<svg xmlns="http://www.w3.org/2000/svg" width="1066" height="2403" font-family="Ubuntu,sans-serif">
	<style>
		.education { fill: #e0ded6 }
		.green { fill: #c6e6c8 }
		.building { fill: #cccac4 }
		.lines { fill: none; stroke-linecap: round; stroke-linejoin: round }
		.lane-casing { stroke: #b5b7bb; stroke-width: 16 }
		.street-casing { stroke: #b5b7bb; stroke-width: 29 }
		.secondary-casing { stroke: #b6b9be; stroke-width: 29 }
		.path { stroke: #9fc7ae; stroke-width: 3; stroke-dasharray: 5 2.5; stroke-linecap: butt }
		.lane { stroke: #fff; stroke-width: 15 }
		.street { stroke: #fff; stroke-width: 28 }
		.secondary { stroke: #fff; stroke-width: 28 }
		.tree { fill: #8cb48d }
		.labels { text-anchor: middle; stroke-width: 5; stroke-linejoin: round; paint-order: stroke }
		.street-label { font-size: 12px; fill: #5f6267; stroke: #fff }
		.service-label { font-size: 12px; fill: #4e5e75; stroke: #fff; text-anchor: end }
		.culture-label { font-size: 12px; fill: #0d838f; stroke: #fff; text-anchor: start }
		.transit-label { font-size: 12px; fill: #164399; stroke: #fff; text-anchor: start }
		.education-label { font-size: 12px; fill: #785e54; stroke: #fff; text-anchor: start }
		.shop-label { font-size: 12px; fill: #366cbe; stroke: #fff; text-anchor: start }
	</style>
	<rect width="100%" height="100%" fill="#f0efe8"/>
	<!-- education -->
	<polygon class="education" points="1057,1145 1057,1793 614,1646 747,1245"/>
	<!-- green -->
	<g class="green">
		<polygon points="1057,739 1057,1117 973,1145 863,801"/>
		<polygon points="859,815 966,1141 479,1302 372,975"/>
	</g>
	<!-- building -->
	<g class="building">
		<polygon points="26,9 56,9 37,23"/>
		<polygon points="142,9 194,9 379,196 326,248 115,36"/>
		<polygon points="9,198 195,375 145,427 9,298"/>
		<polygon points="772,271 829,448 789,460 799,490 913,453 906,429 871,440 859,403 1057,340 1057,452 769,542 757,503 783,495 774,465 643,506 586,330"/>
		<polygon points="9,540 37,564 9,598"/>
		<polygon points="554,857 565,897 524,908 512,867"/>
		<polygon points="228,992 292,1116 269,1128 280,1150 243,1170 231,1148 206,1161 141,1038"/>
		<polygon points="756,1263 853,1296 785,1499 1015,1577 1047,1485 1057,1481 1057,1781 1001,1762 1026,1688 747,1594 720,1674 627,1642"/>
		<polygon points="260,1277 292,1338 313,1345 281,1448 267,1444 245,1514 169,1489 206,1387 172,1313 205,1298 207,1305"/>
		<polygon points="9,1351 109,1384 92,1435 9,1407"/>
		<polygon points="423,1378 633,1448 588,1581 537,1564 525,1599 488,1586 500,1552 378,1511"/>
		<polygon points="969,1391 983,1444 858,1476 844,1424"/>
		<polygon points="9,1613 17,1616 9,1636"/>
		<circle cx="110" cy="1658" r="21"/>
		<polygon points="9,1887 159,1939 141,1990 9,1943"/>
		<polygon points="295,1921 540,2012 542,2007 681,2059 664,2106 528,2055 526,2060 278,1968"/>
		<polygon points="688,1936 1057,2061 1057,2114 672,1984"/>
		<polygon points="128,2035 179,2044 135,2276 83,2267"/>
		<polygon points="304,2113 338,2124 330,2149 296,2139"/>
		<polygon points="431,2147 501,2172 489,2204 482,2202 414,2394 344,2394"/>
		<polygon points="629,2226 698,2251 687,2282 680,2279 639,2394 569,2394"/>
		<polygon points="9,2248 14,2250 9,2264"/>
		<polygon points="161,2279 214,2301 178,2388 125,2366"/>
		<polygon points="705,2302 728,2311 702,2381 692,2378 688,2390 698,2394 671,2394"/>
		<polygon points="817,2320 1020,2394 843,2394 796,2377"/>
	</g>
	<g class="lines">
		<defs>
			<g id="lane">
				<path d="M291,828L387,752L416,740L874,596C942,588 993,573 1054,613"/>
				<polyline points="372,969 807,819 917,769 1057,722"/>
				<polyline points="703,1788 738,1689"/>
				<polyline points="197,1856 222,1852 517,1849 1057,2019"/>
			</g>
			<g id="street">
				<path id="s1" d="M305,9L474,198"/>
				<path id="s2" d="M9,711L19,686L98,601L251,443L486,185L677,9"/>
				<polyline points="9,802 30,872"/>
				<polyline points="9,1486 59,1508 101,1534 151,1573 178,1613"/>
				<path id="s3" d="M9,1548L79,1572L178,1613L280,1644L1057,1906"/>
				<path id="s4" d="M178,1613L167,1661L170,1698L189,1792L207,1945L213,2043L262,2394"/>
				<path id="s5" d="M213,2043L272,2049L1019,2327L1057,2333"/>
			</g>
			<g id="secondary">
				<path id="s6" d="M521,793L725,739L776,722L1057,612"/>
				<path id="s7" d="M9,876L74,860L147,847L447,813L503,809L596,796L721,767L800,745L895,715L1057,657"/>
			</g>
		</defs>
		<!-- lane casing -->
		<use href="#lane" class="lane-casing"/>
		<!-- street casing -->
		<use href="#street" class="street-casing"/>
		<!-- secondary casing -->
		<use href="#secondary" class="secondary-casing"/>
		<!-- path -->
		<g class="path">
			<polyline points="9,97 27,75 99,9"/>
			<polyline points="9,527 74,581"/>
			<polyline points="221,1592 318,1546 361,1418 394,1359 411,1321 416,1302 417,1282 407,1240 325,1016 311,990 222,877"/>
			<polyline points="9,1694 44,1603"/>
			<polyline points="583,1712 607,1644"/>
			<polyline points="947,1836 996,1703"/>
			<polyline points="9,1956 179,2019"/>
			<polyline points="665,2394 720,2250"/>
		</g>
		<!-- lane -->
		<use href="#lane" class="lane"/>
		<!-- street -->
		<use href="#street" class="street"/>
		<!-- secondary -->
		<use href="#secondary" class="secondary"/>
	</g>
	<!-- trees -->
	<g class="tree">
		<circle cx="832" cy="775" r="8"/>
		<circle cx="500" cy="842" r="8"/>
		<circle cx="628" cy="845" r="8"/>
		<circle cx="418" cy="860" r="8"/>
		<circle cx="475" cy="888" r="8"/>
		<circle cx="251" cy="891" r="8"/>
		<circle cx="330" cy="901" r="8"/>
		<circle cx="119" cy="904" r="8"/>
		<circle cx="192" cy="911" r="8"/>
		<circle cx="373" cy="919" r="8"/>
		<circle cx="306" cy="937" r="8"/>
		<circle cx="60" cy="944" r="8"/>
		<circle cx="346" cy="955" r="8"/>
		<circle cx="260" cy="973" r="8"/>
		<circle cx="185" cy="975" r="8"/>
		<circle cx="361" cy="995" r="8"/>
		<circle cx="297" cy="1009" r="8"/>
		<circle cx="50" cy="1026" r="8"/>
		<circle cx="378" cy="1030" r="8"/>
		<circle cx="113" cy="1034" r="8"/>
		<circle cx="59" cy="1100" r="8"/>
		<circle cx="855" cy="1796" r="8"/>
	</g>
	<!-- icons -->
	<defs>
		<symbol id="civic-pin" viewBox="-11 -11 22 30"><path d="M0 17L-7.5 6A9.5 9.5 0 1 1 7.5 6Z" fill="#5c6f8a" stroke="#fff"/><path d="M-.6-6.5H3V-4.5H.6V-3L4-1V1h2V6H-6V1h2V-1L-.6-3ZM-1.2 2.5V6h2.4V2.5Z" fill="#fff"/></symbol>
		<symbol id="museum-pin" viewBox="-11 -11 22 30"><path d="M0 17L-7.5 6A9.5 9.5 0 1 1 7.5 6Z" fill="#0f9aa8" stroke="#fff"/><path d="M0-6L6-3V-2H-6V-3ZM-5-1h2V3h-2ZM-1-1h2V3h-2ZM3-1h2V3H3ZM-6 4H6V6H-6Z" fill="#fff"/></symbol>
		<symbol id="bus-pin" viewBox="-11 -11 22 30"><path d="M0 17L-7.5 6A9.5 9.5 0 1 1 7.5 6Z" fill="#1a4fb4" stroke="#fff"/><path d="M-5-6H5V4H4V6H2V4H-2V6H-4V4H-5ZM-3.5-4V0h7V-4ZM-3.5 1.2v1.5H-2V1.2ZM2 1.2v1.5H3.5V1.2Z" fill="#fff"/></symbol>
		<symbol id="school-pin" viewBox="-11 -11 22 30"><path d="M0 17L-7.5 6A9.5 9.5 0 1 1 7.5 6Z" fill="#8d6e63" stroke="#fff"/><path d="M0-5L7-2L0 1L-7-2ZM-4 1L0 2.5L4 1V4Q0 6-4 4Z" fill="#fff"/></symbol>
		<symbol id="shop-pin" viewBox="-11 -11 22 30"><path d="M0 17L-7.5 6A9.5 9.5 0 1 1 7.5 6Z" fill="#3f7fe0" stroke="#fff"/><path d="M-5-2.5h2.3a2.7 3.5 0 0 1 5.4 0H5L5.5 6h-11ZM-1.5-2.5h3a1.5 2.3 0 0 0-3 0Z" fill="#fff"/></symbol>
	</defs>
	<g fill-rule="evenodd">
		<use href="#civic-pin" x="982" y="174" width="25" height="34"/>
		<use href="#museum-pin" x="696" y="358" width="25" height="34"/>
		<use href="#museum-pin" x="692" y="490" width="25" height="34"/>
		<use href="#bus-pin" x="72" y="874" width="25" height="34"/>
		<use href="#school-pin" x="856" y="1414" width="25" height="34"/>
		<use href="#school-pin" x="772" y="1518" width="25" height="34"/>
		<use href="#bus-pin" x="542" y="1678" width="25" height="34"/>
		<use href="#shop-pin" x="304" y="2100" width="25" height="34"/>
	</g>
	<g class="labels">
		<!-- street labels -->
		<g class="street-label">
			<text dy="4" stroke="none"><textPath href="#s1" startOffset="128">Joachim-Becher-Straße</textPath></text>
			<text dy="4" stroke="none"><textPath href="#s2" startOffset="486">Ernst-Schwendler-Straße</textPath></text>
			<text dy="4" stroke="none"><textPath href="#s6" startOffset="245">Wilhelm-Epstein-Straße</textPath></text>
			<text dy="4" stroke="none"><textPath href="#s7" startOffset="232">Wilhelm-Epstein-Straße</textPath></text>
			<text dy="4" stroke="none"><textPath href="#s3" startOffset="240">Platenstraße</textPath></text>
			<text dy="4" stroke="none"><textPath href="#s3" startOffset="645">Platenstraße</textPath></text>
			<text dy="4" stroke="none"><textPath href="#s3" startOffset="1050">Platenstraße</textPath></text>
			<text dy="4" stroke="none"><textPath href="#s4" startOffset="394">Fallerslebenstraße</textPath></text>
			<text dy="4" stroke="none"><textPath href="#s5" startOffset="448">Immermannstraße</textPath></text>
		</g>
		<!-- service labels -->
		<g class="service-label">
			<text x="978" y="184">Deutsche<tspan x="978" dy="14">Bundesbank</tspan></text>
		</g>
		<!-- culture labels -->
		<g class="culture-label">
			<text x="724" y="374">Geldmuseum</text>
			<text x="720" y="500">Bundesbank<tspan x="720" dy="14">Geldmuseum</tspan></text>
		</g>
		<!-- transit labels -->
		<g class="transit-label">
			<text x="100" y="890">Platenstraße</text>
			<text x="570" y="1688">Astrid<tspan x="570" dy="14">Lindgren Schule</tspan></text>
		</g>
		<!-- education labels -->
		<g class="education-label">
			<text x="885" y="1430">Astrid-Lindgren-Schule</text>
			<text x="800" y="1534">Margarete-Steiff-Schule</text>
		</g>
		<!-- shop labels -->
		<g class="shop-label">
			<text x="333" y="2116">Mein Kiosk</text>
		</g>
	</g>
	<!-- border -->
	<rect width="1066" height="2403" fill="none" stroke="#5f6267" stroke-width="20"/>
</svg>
━━━━━━━━
_What the exercise asks_
Wherever the word "lines" appears in the listing above, copy that line.

_Task result_
		.lines { fill: none; stroke-linecap: round; stroke-linejoin: round }
	<g class="lines">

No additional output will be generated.